Bill & Melinda Gates Foundation Awards Millions Toward Math Education for Black Students

The Bill & Melinda Gates Foundation is investing millions into improving math education for Black K-12 students

This week, the Gates Foundation announced phase two of its U.S. Education Grand Challenge, Balance the Equation. As part of the rollout, 11 grantees are set to create solutions toward making Algebra 1 more accessible for students of color and those from impoverished communities, as noted by the Grand Challenge K-12 Director Bob Hughes.

“Black and Latino students, English learners and students experiencing poverty are particularly affected — not because they lack the ability to succeed, but because society tells them they are not “math people,” Hughes said in his op-ed on the program.

He added how these stigmas “reinforces this message with inequitable access to qualified math teachers, advanced coursework, high-quality curriculum, tutoring and other supports necessary to serve the potential of every student.”

These disparities can result in long-term effects where people of color end up in lower-paying careers than their white counterparts. Last October, the Foundation launched the initiative to find the innovators who would help improve the algebra learning experience for Black and brown students.

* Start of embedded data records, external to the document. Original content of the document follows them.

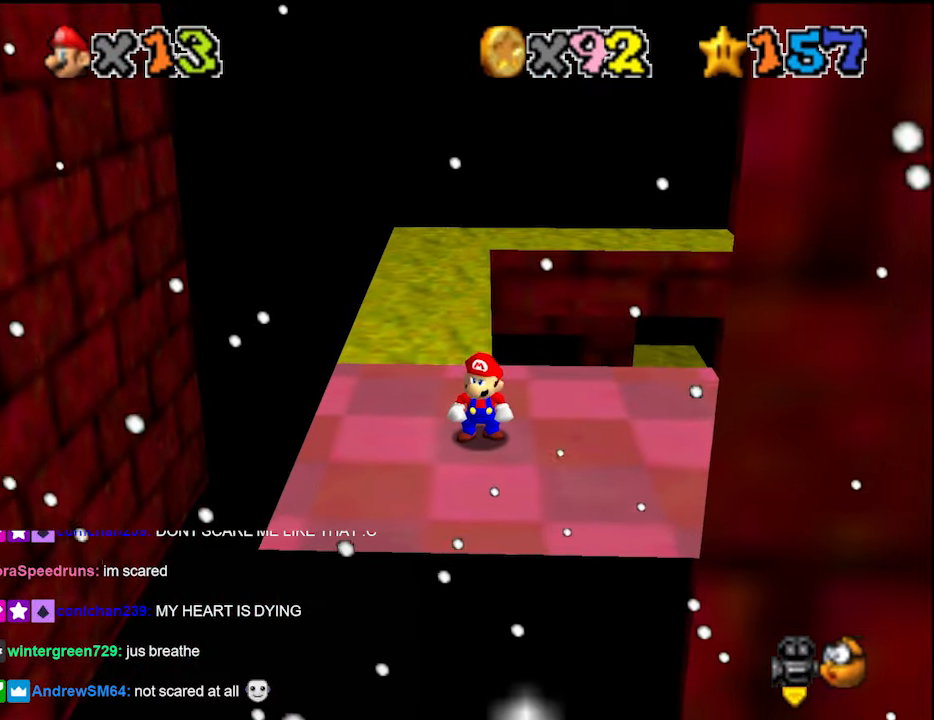
{"buttons": [], "left_stick": "center", "events": []}
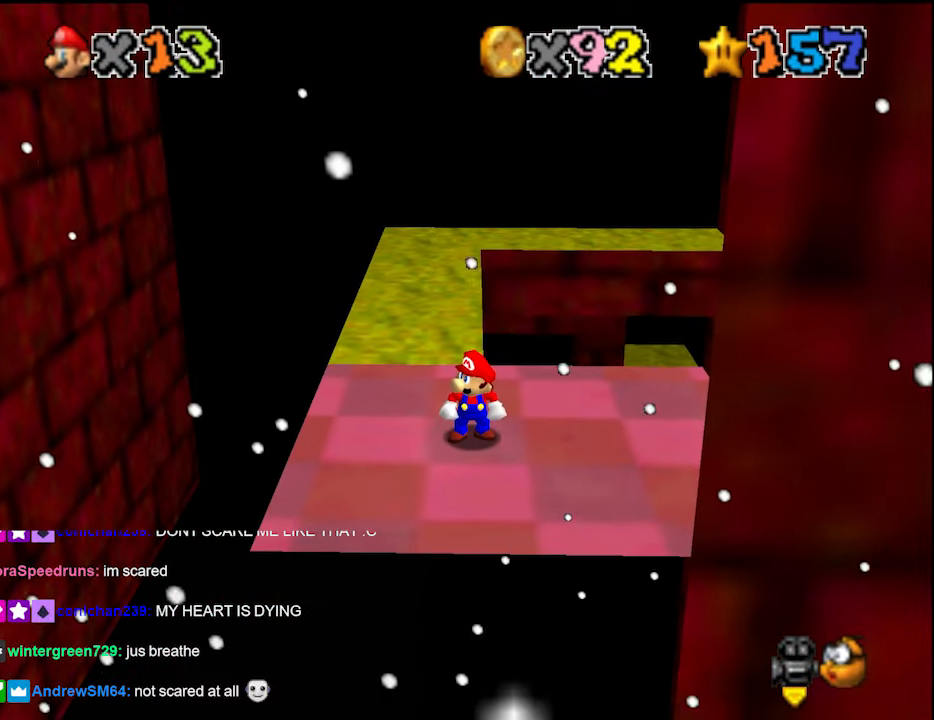
{"buttons": [], "left_stick": "center", "events": []}
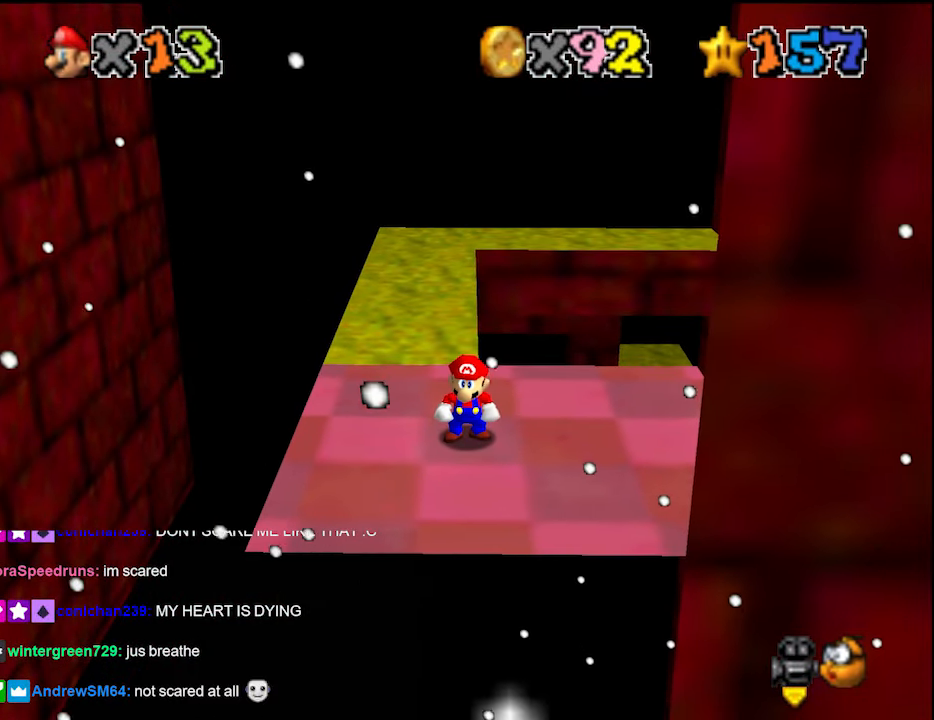
{"buttons": [], "left_stick": "center", "events": []}
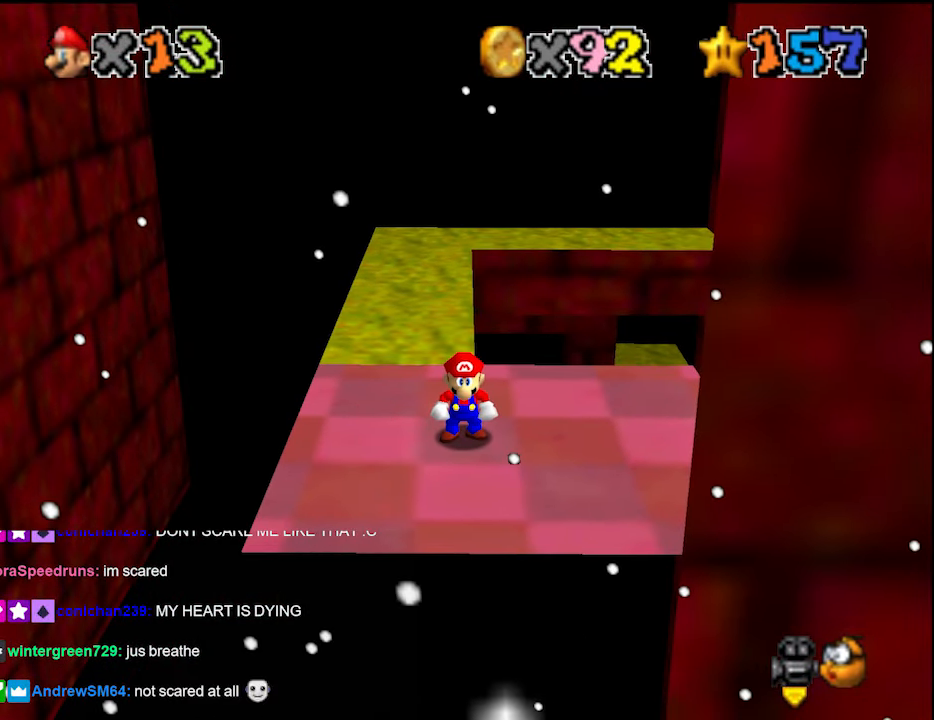
{"buttons": [], "left_stick": "center", "events": []}
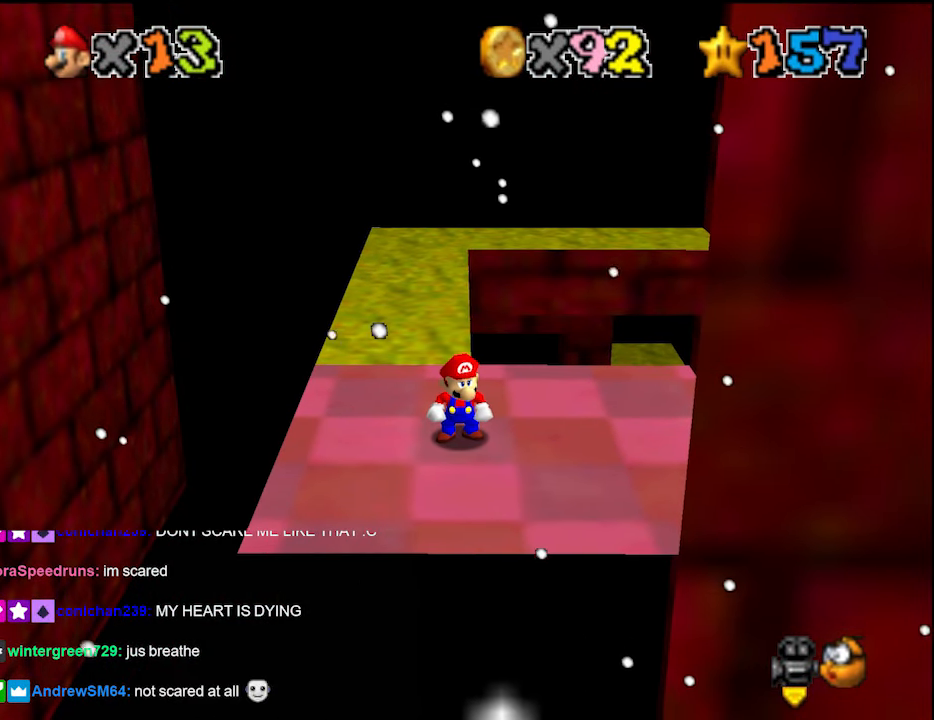
{"buttons": [], "left_stick": "center", "events": [[300, "DPAD_DOWN", "down"], [400, "DPAD_DOWN", "up"]]}
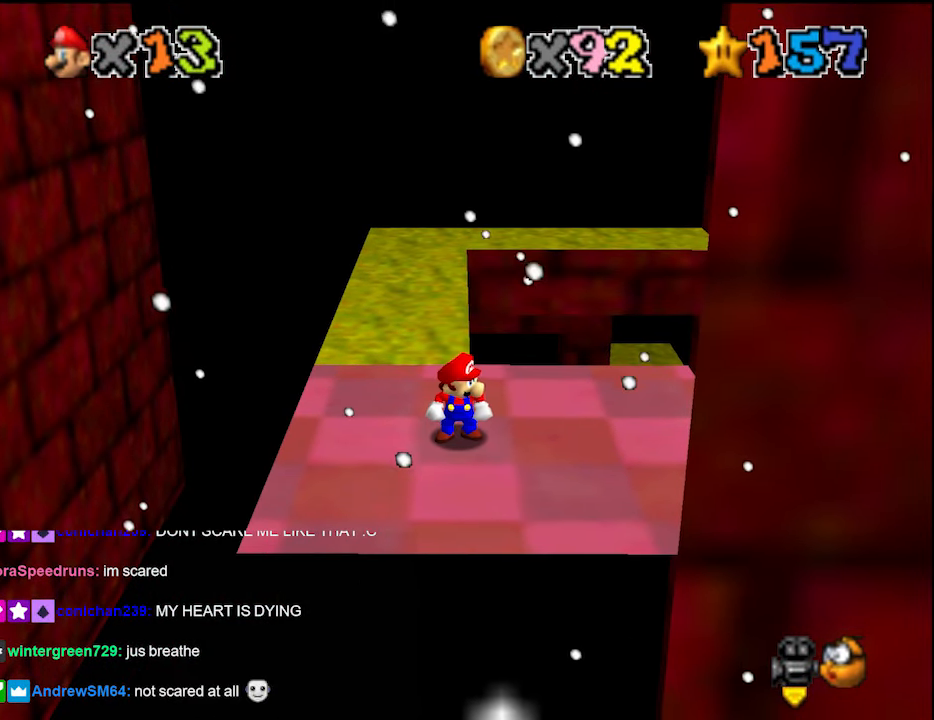
{"buttons": [], "left_stick": "center", "events": []}
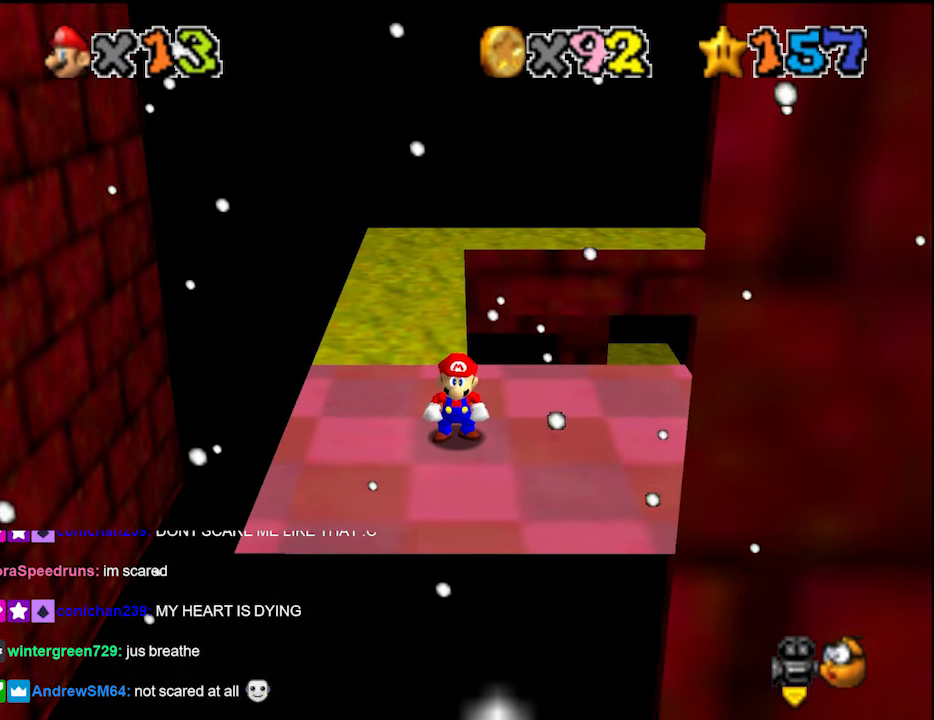
{"buttons": [], "left_stick": "center", "events": []}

The first phase of grant recipients was announced on March 15. Grantees received $100,000 each to develop, test, and refine math solutions to make Algebra 1 more relevant and collaborative for Black, Latino, English Learners, and students living through poverty.

Now, the Foundation is unveiling phase two, where the 11 new grantees received close to $1 million each to pilot their math programs in schools. Among the 11 organizations chosen to receive the grants, nine are minority-led, with roughly 45% of them being first-time grantees to the foundation.

“With the launch of this group of Grand Challenge winners, I’m excited to see what our grantees will discover and contribute to the broader effort to engage all students more deeply in their enjoyment, mastery and completion of Algebra 1,” Hughes said.